The 'trigger comment' was an exclamation
allegedly uttered by my sister upon being confronted at the driver's
side door of her car. The circumstances were her refusal to return
to a violent relationship. An earlier appearance at the kindergarten
by the aggressive Keogh was described by the judge as:...part
of a realistic situation...(where)....one person is intense about
seeing the other.
After my family expressed its outrage
at the "not guilty of murder, guilty of manslaughter" verdict, a
head-line "Family Fury at Sentence" appeared above a tabloid story.
The truth was that although Peter Keogh was sentenced to a mere
three and a half years gaol, it was the granting of a defence of
provocation by George Hampel, and the jury's acquiescence which
outraged us. To accept a defence of provocation and the absurd line
that a hypothetical ordinary man, even one with the alleged depression
of the killer, might have done what this man did, was to cast my
sister and, by definition, any woman leaving a man, as provocateur
and chattel.
Despite our enshrining in law the right
to separate and divorce, many courts continue to act barbarically
when they sit in judgement on violent men who murder the women who
flee them. And as long as the media run headlines such as, "Love
pulls the trigger", or "He did it out of love", and judges recite
homilies such as "jealousy is the rage of man, and adultery is
the highest invasion of property" (R v Mawgridge) to account
for these acts of revenge, they will remain implicated in the culture
of violence against women.
Witness, Giuseppe Piccolo, unwittingly
captured the ideology which pervades so many courts when he said:
The lady at that stage was screaming and the male... he had
his hand over her mouth,. it looked like he was punching her .
I didn't hear any words . It sort of looked like they were just
having an argument .So I just assumed he was beating her up.
The manslaughter verdicts following the stabbing murder of the
school girl Zerrin Dincer by her Turkish father in 1981 and the
1987 shot-gun murder of Christine Boyce and stabbing of Vicki Cleary
were but the tip of the iceberg. Prior to Christmas 1996 the murder
of two women and the two children of another woman by the men in
their lives passed almost without notice. Had the men chosen a court
appearance rather than suicide it's a fair bet a defence of provocation
would have found its way into proceedings.

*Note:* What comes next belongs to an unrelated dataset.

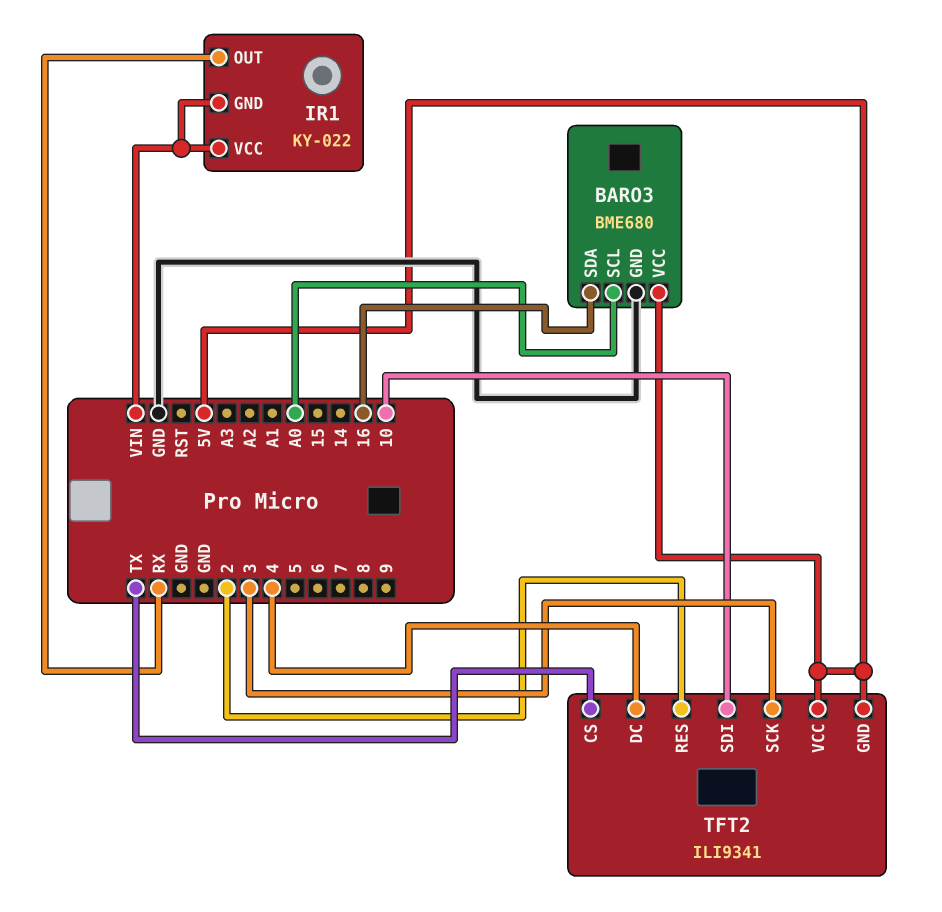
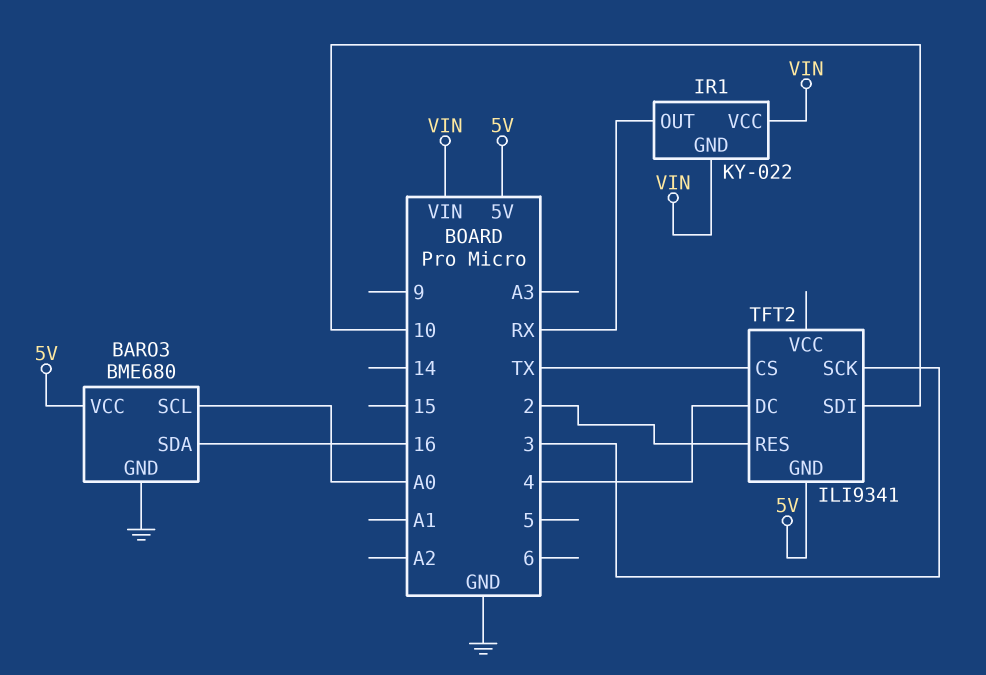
TFT2 pin VCC: 5V -> none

While this report argues that the culpability
of a killer convicted under provocation is often no less than one
convicted of murder, and that therefore provocation has no real
place in the criminal code, it is silent on why Judges allow a partial
defence in cases such as my sister's. In suggesting that once freed
from 'provocation' Judges will be able to address the issue of culpability
in sentencing, the report may well leave the deep-seated assumption
of woman as provocateur and chattel, an assumption which underpins
many of the pronouncements of our learned judiciary, well entrenched.
Until the legal profession, the media
and the bloke down the pub confront this assumption, the renovated
law will simply camouflage the injustice and continue to demean
those ordinary men who would never dream that estrangement might
be an excuse for killing a woman, or that men kill out of love.